**** WORKING DATA ****

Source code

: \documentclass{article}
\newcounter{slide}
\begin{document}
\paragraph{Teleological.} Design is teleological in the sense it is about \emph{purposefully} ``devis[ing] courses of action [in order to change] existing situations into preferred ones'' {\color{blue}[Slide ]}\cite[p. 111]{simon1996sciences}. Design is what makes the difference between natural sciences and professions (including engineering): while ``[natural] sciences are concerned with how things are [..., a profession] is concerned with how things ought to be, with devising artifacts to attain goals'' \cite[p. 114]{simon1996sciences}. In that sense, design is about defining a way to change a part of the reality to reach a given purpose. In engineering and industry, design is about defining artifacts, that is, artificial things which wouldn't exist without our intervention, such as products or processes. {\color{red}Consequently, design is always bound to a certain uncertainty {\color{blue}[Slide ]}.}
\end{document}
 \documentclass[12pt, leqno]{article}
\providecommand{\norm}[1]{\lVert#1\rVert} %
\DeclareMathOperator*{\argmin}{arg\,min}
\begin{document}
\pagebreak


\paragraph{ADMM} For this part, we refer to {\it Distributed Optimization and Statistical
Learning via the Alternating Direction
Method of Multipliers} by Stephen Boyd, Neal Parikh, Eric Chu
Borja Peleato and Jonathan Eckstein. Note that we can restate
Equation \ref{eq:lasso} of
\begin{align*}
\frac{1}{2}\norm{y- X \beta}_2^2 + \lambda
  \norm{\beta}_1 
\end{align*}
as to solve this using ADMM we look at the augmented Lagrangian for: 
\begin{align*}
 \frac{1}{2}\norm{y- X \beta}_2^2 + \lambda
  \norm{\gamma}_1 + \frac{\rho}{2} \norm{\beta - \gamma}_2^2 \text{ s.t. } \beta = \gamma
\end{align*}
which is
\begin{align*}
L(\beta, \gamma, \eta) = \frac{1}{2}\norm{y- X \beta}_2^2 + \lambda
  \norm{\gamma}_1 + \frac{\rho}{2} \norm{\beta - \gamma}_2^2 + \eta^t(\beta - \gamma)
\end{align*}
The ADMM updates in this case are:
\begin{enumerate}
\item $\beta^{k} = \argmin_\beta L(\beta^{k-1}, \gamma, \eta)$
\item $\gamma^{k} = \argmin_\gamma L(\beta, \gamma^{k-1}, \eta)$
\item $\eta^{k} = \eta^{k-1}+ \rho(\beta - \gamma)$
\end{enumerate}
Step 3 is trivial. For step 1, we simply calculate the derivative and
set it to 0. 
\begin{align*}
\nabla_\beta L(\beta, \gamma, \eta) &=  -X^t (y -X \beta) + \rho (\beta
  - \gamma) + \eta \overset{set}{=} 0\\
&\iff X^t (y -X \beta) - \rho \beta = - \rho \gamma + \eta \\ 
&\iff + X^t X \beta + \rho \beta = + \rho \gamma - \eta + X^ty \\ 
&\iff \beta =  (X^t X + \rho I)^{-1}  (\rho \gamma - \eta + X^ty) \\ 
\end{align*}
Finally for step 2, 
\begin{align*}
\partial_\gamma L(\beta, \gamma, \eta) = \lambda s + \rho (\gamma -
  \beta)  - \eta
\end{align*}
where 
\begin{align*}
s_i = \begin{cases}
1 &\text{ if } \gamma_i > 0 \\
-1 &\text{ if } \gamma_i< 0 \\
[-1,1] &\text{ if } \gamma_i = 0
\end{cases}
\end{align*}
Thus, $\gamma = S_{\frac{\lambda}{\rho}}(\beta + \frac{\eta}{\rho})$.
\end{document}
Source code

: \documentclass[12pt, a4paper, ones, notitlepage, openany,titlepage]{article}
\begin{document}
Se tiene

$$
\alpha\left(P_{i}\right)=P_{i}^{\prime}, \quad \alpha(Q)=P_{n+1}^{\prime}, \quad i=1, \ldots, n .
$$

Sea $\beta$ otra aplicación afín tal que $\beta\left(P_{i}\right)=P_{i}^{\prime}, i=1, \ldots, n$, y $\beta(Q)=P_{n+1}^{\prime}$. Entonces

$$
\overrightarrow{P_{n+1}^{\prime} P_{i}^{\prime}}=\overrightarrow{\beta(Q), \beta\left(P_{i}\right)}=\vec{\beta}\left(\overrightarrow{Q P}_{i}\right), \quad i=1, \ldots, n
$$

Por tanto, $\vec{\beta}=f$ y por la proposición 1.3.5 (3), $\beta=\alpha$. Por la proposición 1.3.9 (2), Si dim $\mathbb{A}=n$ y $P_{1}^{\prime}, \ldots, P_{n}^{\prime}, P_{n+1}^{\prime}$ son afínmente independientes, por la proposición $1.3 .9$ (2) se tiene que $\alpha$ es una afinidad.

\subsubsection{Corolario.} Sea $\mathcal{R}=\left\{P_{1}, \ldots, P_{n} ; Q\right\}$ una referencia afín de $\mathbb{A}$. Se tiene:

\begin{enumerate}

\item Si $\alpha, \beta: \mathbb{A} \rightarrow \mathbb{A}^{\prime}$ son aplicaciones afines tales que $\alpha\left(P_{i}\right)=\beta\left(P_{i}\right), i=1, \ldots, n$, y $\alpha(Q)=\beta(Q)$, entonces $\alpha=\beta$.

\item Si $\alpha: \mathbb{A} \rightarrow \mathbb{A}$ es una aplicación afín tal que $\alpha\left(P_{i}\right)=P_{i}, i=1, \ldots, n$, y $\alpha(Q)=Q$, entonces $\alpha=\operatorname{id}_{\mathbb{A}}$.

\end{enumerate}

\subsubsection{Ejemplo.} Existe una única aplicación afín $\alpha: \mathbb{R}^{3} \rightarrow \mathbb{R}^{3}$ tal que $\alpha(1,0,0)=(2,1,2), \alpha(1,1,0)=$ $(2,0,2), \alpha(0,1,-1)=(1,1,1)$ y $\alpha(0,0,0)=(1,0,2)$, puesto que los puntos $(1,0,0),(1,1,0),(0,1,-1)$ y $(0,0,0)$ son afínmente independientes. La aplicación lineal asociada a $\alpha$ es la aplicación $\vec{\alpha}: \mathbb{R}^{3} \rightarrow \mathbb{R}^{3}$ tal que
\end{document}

****

INSTRUCTION: Return every record above exactly as it appears.

WRITTEN REPLY:
Source code

: \documentclass{article}
\newcounter{slide}
\begin{document}
\paragraph{Teleological.} Design is teleological in the sense it is about \emph{purposefully} ``devis[ing] courses of action [in order to change] existing situations into preferred ones'' {\color{blue}[Slide ]}\cite[p. 111]{simon1996sciences}. Design is what makes the difference between natural sciences and professions (including engineering): while ``[natural] sciences are concerned with how things are [..., a profession] is concerned with how things ought to be, with devising artifacts to attain goals'' \cite[p. 114]{simon1996sciences}. In that sense, design is about defining a way to change a part of the reality to reach a given purpose. In engineering and industry, design is about defining artifacts, that is, artificial things which wouldn't exist without our intervention, such as products or processes. {\color{red}Consequently, design is always bound to a certain uncertainty {\color{blue}[Slide ]}.}
\end{document}
 \documentclass[12pt, leqno]{article}
\providecommand{\norm}[1]{\lVert#1\rVert} %
\DeclareMathOperator*{\argmin}{arg\,min}
\begin{document}
\pagebreak


\paragraph{ADMM} For this part, we refer to {\it Distributed Optimization and Statistical
Learning via the Alternating Direction
Method of Multipliers} by Stephen Boyd, Neal Parikh, Eric Chu
Borja Peleato and Jonathan Eckstein. Note that we can restate
Equation \ref{eq:lasso} of
\begin{align*}
\frac{1}{2}\norm{y- X \beta}_2^2 + \lambda
  \norm{\beta}_1 
\end{align*}
as to solve this using ADMM we look at the augmented Lagrangian for: 
\begin{align*}
 \frac{1}{2}\norm{y- X \beta}_2^2 + \lambda
  \norm{\gamma}_1 + \frac{\rho}{2} \norm{\beta - \gamma}_2^2 \text{ s.t. } \beta = \gamma
\end{align*}
which is
\begin{align*}
L(\beta, \gamma, \eta) = \frac{1}{2}\norm{y- X \beta}_2^2 + \lambda
  \norm{\gamma}_1 + \frac{\rho}{2} \norm{\beta - \gamma}_2^2 + \eta^t(\beta - \gamma)
\end{align*}
The ADMM updates in this case are:
\begin{enumerate}
\item $\beta^{k} = \argmin_\beta L(\beta^{k-1}, \gamma, \eta)$
\item $\gamma^{k} = \argmin_\gamma L(\beta, \gamma^{k-1}, \eta)$
\item $\eta^{k} = \eta^{k-1}+ \rho(\beta - \gamma)$
\end{enumerate}
Step 3 is trivial. For step 1, we simply calculate the derivative and
set it to 0. 
\begin{align*}
\nabla_\beta L(\beta, \gamma, \eta) &=  -X^t (y -X \beta) + \rho (\beta
  - \gamma) + \eta \overset{set}{=} 0\\
&\iff X^t (y -X \beta) - \rho \beta = - \rho \gamma + \eta \\ 
&\iff + X^t X \beta + \rho \beta = + \rho \gamma - \eta + X^ty \\ 
&\iff \beta =  (X^t X + \rho I)^{-1}  (\rho \gamma - \eta + X^ty) \\ 
\end{align*}
Finally for step 2, 
\begin{align*}
\partial_\gamma L(\beta, \gamma, \eta) = \lambda s + \rho (\gamma -
  \beta)  - \eta
\end{align*}
where 
\begin{align*}
s_i = \begin{cases}
1 &\text{ if } \gamma_i > 0 \\
-1 &\text{ if } \gamma_i< 0 \\
[-1,1] &\text{ if } \gamma_i = 0
\end{cases}
\end{align*}
Thus, $\gamma = S_{\frac{\lambda}{\rho}}(\beta + \frac{\eta}{\rho})$.
\end{document}
Source code

: \documentclass[12pt, a4paper, ones, notitlepage, openany,titlepage]{article}
\begin{document}
Se tiene

$$
\alpha\left(P_{i}\right)=P_{i}^{\prime}, \quad \alpha(Q)=P_{n+1}^{\prime}, \quad i=1, \ldots, n .
$$

Sea $\beta$ otra aplicación afín tal que $\beta\left(P_{i}\right)=P_{i}^{\prime}, i=1, \ldots, n$, y $\beta(Q)=P_{n+1}^{\prime}$. Entonces

$$
\overrightarrow{P_{n+1}^{\prime} P_{i}^{\prime}}=\overrightarrow{\beta(Q), \beta\left(P_{i}\right)}=\vec{\beta}\left(\overrightarrow{Q P}_{i}\right), \quad i=1, \ldots, n
$$

Por tanto, $\vec{\beta}=f$ y por la proposición 1.3.5 (3), $\beta=\alpha$. Por la proposición 1.3.9 (2), Si dim $\mathbb{A}=n$ y $P_{1}^{\prime}, \ldots, P_{n}^{\prime}, P_{n+1}^{\prime}$ son afínmente independientes, por la proposición $1.3 .9$ (2) se tiene que $\alpha$ es una afinidad.

\subsubsection{Corolario.} Sea $\mathcal{R}=\left\{P_{1}, \ldots, P_{n} ; Q\right\}$ una referencia afín de $\mathbb{A}$. Se tiene:

\begin{enumerate}

\item Si $\alpha, \beta: \mathbb{A} \rightarrow \mathbb{A}^{\prime}$ son aplicaciones afines tales que $\alpha\left(P_{i}\right)=\beta\left(P_{i}\right), i=1, \ldots, n$, y $\alpha(Q)=\beta(Q)$, entonces $\alpha=\beta$.

\item Si $\alpha: \mathbb{A} \rightarrow \mathbb{A}$ es una aplicación afín tal que $\alpha\left(P_{i}\right)=P_{i}, i=1, \ldots, n$, y $\alpha(Q)=Q$, entonces $\alpha=\operatorname{id}_{\mathbb{A}}$.

\end{enumerate}

\subsubsection{Ejemplo.} Existe una única aplicación afín $\alpha: \mathbb{R}^{3} \rightarrow \mathbb{R}^{3}$ tal que $\alpha(1,0,0)=(2,1,2), \alpha(1,1,0)=$ $(2,0,2), \alpha(0,1,-1)=(1,1,1)$ y $\alpha(0,0,0)=(1,0,2)$, puesto que los puntos $(1,0,0),(1,1,0),(0,1,-1)$ y $(0,0,0)$ son afínmente independientes. La aplicación lineal asociada a $\alpha$ es la aplicación $\vec{\alpha}: \mathbb{R}^{3} \rightarrow \mathbb{R}^{3}$ tal que
\end{document}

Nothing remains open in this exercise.